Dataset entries
*-*-*
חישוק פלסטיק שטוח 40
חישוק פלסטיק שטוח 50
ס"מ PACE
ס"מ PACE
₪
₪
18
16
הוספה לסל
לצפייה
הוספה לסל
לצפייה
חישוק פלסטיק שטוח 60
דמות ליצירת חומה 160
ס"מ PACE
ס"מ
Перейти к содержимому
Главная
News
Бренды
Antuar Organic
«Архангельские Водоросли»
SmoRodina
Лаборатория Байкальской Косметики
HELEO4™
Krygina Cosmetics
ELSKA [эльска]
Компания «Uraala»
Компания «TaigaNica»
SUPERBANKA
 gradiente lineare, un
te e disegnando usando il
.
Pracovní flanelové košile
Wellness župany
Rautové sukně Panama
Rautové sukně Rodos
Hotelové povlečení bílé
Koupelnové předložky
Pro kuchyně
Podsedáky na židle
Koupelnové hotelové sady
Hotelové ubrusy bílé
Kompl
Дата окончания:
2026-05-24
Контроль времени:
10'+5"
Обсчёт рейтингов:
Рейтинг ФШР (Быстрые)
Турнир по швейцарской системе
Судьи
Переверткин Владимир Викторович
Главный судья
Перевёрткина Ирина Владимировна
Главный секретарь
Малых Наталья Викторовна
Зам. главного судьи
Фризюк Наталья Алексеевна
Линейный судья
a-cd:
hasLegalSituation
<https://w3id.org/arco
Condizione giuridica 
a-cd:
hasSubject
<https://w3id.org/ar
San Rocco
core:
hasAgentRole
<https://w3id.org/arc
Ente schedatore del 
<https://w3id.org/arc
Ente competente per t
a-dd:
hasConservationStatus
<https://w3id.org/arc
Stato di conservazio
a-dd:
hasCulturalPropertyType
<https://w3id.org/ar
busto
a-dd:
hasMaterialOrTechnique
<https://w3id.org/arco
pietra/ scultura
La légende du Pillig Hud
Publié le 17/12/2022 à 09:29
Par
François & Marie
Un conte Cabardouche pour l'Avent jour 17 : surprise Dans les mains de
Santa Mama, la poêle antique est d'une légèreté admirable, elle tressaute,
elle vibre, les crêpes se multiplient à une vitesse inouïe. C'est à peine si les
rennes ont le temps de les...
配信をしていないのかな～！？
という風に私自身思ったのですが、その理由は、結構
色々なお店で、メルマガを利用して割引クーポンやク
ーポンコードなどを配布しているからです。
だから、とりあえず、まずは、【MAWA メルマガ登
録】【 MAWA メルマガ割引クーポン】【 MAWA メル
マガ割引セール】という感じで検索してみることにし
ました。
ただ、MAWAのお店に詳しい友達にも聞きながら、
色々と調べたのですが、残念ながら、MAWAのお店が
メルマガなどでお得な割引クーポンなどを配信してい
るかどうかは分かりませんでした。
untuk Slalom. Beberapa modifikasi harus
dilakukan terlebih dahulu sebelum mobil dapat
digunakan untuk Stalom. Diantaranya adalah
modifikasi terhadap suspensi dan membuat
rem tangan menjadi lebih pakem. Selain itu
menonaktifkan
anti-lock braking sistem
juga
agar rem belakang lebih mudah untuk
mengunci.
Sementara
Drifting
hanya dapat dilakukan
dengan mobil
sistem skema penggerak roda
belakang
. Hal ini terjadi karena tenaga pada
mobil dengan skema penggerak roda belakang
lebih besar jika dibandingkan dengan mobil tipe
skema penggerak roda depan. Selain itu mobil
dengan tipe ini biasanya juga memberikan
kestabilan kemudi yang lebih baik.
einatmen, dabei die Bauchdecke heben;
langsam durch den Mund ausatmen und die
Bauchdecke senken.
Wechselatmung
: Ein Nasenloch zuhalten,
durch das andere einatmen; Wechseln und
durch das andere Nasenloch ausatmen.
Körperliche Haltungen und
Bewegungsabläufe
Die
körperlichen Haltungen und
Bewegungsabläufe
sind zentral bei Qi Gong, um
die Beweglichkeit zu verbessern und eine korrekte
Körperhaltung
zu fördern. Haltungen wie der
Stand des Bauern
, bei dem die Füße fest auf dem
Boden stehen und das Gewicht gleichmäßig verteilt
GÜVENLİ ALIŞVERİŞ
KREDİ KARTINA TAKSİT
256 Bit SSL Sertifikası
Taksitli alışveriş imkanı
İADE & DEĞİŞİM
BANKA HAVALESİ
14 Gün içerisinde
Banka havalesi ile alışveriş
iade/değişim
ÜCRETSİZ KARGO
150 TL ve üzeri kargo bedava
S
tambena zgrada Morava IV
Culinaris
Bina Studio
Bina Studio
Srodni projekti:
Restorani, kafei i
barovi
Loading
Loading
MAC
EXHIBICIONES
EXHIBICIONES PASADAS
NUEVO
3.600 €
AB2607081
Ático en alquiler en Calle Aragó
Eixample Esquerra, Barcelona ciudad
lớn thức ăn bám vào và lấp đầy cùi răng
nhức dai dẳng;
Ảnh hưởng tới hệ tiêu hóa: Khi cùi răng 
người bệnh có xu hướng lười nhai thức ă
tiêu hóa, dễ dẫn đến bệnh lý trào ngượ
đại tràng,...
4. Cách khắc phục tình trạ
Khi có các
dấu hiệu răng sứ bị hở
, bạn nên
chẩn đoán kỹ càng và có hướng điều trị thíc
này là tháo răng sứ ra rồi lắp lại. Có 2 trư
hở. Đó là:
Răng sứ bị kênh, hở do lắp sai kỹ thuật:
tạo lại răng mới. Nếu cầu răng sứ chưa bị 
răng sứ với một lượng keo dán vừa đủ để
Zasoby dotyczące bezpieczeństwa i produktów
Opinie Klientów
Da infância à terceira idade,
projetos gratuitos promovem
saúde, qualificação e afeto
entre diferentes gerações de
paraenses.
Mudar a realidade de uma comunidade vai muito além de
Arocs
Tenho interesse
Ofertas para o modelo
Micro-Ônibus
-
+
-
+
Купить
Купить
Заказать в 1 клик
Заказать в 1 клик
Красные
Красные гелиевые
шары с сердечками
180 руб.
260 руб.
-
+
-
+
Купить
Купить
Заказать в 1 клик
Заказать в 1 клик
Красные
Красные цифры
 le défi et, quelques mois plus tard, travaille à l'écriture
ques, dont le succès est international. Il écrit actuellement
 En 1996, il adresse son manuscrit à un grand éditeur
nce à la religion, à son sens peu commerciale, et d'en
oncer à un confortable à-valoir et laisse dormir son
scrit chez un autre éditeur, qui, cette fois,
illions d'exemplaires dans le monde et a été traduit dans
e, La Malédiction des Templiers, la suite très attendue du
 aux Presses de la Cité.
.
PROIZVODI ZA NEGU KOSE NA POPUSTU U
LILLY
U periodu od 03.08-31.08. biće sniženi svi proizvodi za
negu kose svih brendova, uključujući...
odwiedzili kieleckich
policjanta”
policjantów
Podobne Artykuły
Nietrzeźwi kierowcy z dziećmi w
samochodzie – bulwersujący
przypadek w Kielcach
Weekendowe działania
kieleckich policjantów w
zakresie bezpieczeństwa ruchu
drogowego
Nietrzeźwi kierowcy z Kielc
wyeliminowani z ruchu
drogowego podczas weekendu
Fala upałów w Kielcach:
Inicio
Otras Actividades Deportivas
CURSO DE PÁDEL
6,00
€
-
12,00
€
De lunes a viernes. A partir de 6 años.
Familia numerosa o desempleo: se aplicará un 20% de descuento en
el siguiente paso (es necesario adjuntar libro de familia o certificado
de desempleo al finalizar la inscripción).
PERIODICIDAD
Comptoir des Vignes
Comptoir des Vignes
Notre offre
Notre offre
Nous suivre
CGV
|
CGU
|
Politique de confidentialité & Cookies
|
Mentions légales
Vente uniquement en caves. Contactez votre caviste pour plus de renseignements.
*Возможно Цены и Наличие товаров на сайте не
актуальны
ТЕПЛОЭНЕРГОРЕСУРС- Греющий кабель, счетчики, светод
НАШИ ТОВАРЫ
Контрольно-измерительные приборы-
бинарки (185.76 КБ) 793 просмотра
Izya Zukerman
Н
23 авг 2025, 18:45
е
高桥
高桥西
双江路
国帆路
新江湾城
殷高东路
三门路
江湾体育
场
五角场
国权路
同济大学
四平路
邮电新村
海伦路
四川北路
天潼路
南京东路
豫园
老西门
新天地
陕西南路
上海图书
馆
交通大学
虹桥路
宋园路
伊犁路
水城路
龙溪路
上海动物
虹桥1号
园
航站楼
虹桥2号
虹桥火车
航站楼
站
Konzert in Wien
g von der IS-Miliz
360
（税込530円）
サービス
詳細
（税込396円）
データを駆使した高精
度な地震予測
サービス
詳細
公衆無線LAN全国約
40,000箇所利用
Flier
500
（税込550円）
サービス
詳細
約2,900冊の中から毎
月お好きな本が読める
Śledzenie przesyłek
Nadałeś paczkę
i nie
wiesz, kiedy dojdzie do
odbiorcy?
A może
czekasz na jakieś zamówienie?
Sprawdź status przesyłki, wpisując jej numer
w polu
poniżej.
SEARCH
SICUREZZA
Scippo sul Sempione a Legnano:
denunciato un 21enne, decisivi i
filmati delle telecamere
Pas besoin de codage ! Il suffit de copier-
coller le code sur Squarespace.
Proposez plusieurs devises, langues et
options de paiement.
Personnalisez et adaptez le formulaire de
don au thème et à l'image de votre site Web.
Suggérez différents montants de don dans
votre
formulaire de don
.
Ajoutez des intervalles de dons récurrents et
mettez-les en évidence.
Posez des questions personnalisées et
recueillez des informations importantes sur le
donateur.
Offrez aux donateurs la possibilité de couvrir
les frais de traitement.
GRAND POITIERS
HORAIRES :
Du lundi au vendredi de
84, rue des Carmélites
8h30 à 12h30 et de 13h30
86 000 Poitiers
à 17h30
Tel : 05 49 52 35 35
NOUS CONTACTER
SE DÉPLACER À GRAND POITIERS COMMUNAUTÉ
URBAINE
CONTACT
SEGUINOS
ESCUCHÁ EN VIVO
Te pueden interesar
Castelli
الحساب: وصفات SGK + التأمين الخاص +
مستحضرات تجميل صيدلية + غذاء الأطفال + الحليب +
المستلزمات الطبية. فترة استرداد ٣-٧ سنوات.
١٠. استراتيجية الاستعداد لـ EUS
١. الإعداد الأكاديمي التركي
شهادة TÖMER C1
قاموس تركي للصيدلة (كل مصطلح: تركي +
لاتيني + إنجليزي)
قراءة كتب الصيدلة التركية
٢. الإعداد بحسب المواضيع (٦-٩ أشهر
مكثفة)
*-*-*
_Exercise directions_: In the entries above, find each line that has the word "bệnh". Copy it.

_Answer box_:
người bệnh có xu hướng lười nhai thức ă
tiêu hóa, dễ dẫn đến bệnh lý trào ngượ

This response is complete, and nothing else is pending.